An alternative to 14 in 14, Ritterman said, would be to introduce the measure at state level with the help of his longtime friend and newly elected senator from Santa Cruz, Bill Monning.
Working with Monning, Ritterman took medical supplies to El Salvador through the Salvadorean Medical Relief Fund and started the Southern Africa Medical Aid Fund, which took him to Zambia and South Africa where he came face to face with the excesses of the apartheid era. “Richmond’s suffering comes nowhere near what I have seen in other parts of the world,” Ritterman said.
Beyond the campaign against sugary beverages, Ritterman sees a broader agenda in public health that would help improve health outcomes for residents, including the installation of water hydration points in public locations around the city of Richmond and construction of bike paths to make cycling safer and inculcate healthier lifestyles.
“What I would like to figure out is to work in a capacity that can lead Richmond to have a higher standard of living,” Ritterman said.  “How can we tolerate the proliferation of products and habits that do not promote longevity, sustainability and happiness?”

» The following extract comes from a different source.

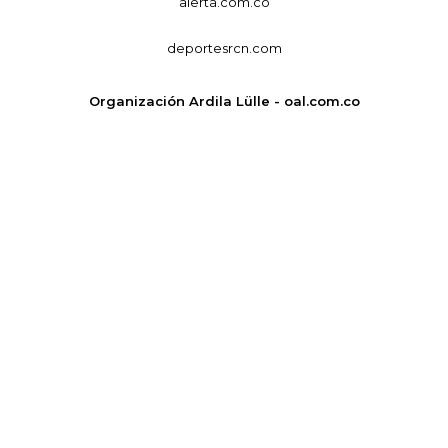
alerta.com.co
deportesrcn.com
Organización Ardila Lülle - oal.com.co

While Ritterman’s departure leaves a dent on the RPA’s balance on council and takes the steam out of the public health thrust of the progressive agenda, he sees himself as having been part of a movement whose members have been involved longer than he has, and admits that leaving council will negatively impact his influence within the RPA, where he is a member of the steering committee but not in the inner core of the party.
During the campaign Ritterman bemoaned the polarization of the city and called on the RPA to do more to find common ground with opponents, yet the campaign took a predominantly negative tone, ruining prospects for compromise.
“The center of gravity in the RPA has been more confrontational than would have been my choice,” Ritterman said. “I have been told I see things through rose-colored glasses. The RPA has endorsed positions I have articulated with some big exceptions, and the common ground approach has not won the day.
“My power within the RPA is in flux,” he said. “I may end up as a private consultant with the city or the county at a foundation on public health, and spend time with my granddaughter.”